Yao Minya, Hong Yun, Liu Yu, Chen Wei, Wang Weilin
Department of Breast Surgery, The First Affiliated Hospital, School of Medicine, Zhejiang University, Hangzhou, Zhejiang 310003, P.R. China.
Department of Surgery, The Second Affiliated Hospital, School of Medicine, Zhejiang University, Hangzhou, Zhejiang 310009, P.R. China.
Exp Ther Med. 2017 Sep;14(3):2101-2107. doi: 10.3892/etm.2017.4740. Epub 2017 Jul 9.
Pancreatic ductal adenocarcinoma (PDAC) is a highly aggressive malignancy due to its broad resistance to chemotherapy. Gemcitabine is used as a standard chemotherapeutic drug for PDAC treatment, either alone or in combination with other chemotherapeutics. However, in patients with advanced disease, survival is rarely improved. This study aimed to investigate the therapeutic efficacy of N1-guanyl-1, 7-diaminoheptane (GC7) combined with gemcitabine in PDAC therapy. We measured eukaryotic translation initiation factor 5A2 (eIF5A2) expression and gemcitabine sensitivity in different PDAC cell lines (Panc-1, BxPC-3, and T3-M4). The synergistic cytotoxic effects of gemcitabine combined with GC7 were measured using Cell Counting Kit-8 assays. Western blots were performed to measure eIF5A2 and multi-drug resistance 1 (MDR1) protein expression in PDAC cells. The present findings demonstrated that combined treatment with GC7 and gemcitabine significantly inhibited PDAC cell line viability (P<0.05). EdU incorporation assays also indicated that GC7 co-treatment remarkably enhanced gemcitabine sensitivity in PDAC cells.

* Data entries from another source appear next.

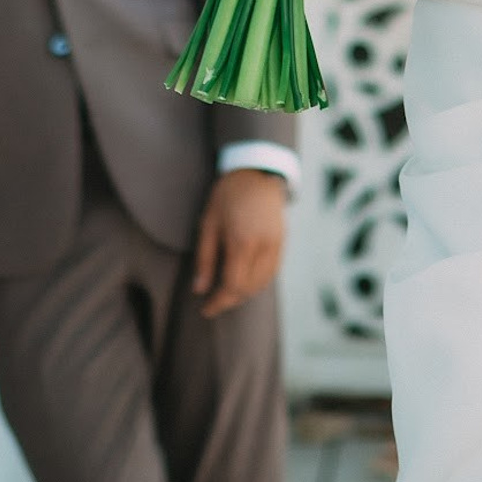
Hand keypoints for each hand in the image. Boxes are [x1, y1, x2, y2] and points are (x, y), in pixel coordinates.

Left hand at [192, 168, 286, 317]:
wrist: (257, 171)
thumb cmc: (227, 195)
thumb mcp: (208, 223)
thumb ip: (204, 259)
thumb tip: (199, 290)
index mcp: (242, 242)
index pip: (232, 286)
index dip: (218, 302)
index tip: (205, 310)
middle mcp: (263, 246)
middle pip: (248, 288)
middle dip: (230, 300)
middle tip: (213, 302)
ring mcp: (276, 244)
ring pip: (262, 283)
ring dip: (244, 293)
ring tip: (226, 293)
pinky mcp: (282, 242)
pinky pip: (271, 272)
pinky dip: (257, 282)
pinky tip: (244, 281)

Furthermore, downregulation of eIF5A2 diminished the regulatory role of GC7 in gemcitabine cytotoxicity. Western blotting data indicated that GC7 downregulated the expression of MDR1 while gemcitabine induced MDR1 upregulation. These findings showed that GC7 combination therapy may enhance the therapeutic efficacy of gemcitabine in PDAC by downregulating MDR1 expression.

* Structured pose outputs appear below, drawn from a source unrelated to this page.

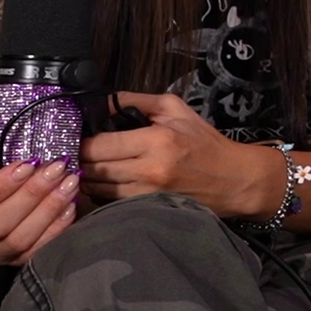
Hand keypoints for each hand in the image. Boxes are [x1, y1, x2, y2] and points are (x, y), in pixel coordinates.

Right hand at [0, 134, 77, 264]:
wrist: (0, 181)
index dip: (0, 188)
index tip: (29, 163)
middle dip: (31, 195)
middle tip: (58, 168)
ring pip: (19, 240)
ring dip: (49, 209)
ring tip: (70, 182)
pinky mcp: (15, 262)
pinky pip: (37, 251)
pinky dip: (56, 228)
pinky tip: (70, 204)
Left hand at [78, 92, 281, 218]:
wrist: (233, 180)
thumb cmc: (205, 143)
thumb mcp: (177, 110)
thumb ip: (137, 101)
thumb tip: (103, 101)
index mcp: (156, 140)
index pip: (100, 144)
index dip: (82, 141)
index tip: (78, 137)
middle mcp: (148, 169)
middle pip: (93, 168)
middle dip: (81, 160)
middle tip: (77, 153)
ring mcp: (146, 194)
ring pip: (97, 189)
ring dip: (87, 179)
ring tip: (88, 168)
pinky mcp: (146, 210)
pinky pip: (109, 203)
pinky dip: (100, 194)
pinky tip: (102, 185)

胰腺导管腺癌(PDAC)因其对化疗广泛耐药而成为一种高度侵袭性的恶性肿瘤。吉西他滨被用作治疗PDAC的标准化疗药物,可单独使用或与其他化疗药物联合使用。然而,对于晚期疾病患者,生存率很少得到改善。本研究旨在探讨N1-鸟苷基-1,7-二氨基庚烷(GC7)联合吉西他滨在PDAC治疗中的疗效。我们检测了不同PDAC细胞系(Panc-1、BxPC-3和T3-M4)中真核翻译起始因子5A2(eIF5A2)的表达及吉西他滨敏感性。使用细胞计数试剂盒-8检测法测定吉西他滨联合GC7的协同细胞毒性作用。进行蛋白质免疫印迹法检测PDAC细胞中eIF5A2和多药耐药蛋白1(MDR1)的表达。本研究结果表明,GC7与吉西他滨联合治疗显著抑制了PDAC细胞系的活力(P<0.05)。EdU掺入试验也表明,GC7联合处理显著增强了PDAC细胞对吉西他滨的敏感性。此外,eIF5A2的下调削弱了GC7对吉西他滨细胞毒性的调节作用。蛋白质免疫印迹数据表明,GC7下调了MDR1的表达,而吉西他滨诱导MDR1上调。这些发现表明,GC7联合治疗可能通过下调MDR1表达增强吉西他滨在PDAC治疗中的疗效。